SOURCE EXTRACT below:

Fatskills
Practice. Master. Repeat.
Study Guide: Principles of Product Management: Competitive Analysis (Porter's Five Forces, SWOT/TOWS, Feature Comparison Matrix, Competitive Moats)
Source: https://www.fatskills.com/product-management/chapter/product-management-competitive-analysis-porters-five-forces-swottows-feature-comparison-matrix-competitive-moats

Principles of Product Management: Competitive Analysis (Porter's Five Forces, SWOT/TOWS, Feature Comparison Matrix, Competitive Moats)

By Fatskills Exam Guides Team — the exam nerds behind 28,500+ quizzes and 2.1M practice questions across 500+ global exams.

⏱️ ~8 min read

Competitive Analysis (Porter's Five Forces, SWOT/TOWS, Feature Comparison Matrix, Competitive Moats)



Competitive Analysis: The PM’s Playbook for Winning Markets

What This Is
Competitive analysis is the systematic dissection of rivals, substitutes, and market forces to uncover gaps, threats, and moats for your product. It’s not about copying—it’s about outmaneuvering. For example, when Revolut entered the U.S. neobank market, they didn’t just benchmark Chime’s fee-free model; they analyzed Porter’s Five Forces to spot weak supplier power (low interchange fees) and high buyer power (switching costs for users), then built a moat around multi-currency accounts and metal cards to differentiate. Without this, they’d have been another me-too app.

End of SOURCE EXTRACT.

EXERCISE 1 -
Using the competitive analysis guide, answer:
(a) How many quizzes does the guide's author team claim to be behind?
(b) Which market did Revolut enter in the guide's example?
(c) What two things did Revolut build a moat around?
EXERCISE 2 -
Reproduce the competitive analysis guide word for word, starting at "Competitive Analysis: The" and ending at "another me-too app.".
Answer using only the competitive analysis guide.

COLLECTED DATA below:

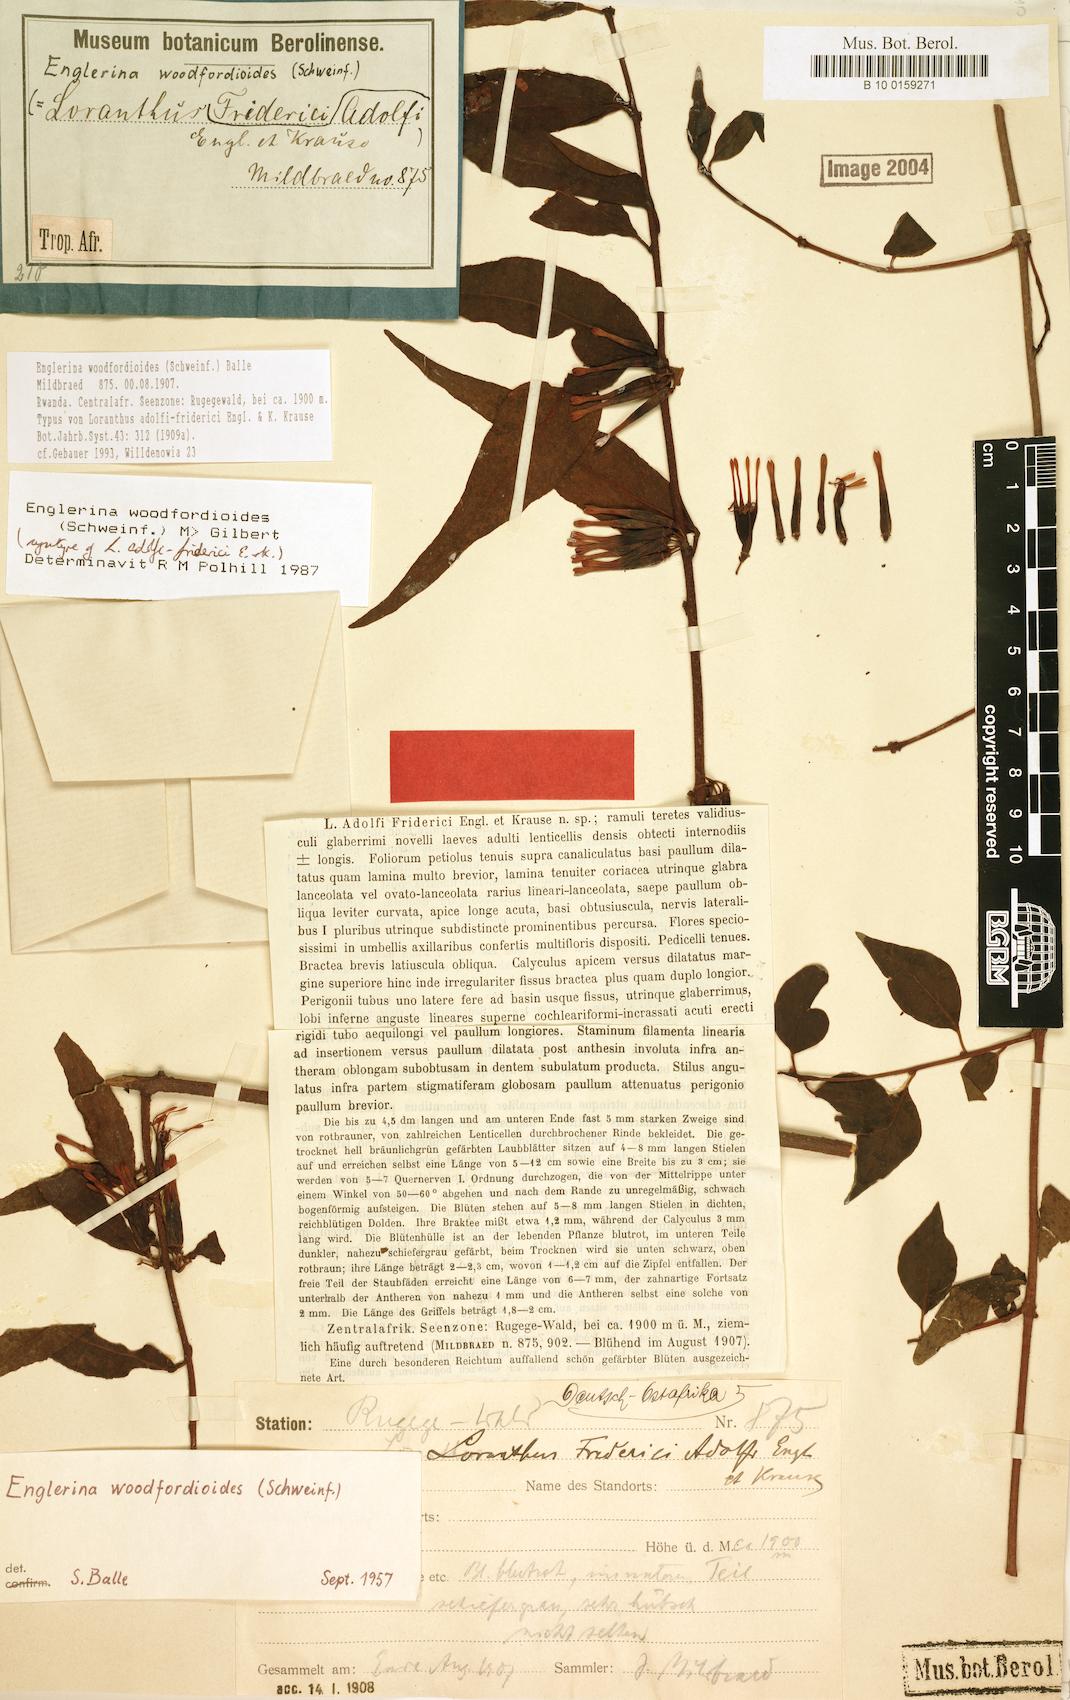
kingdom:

End of COLLECTED DATA.

YOUR RESPONSE 1 -
(a) 28,500+ quizzes.
(b) The U.S. neobank market.
(c) Multi-currency accounts and metal cards.

YOUR RESPONSE 2 -
Competitive Analysis: The PM’s Playbook for Winning Markets

What This Is
Competitive analysis is the systematic dissection of rivals, substitutes, and market forces to uncover gaps, threats, and moats for your product. It’s not about copying—it’s about outmaneuvering. For example, when Revolut entered the U.S. neobank market, they didn’t just benchmark Chime’s fee-free model; they analyzed Porter’s Five Forces to spot weak supplier power (low interchange fees) and high buyer power (switching costs for users), then built a moat around multi-currency accounts and metal cards to differentiate. Without this, they’d have been another me-too app.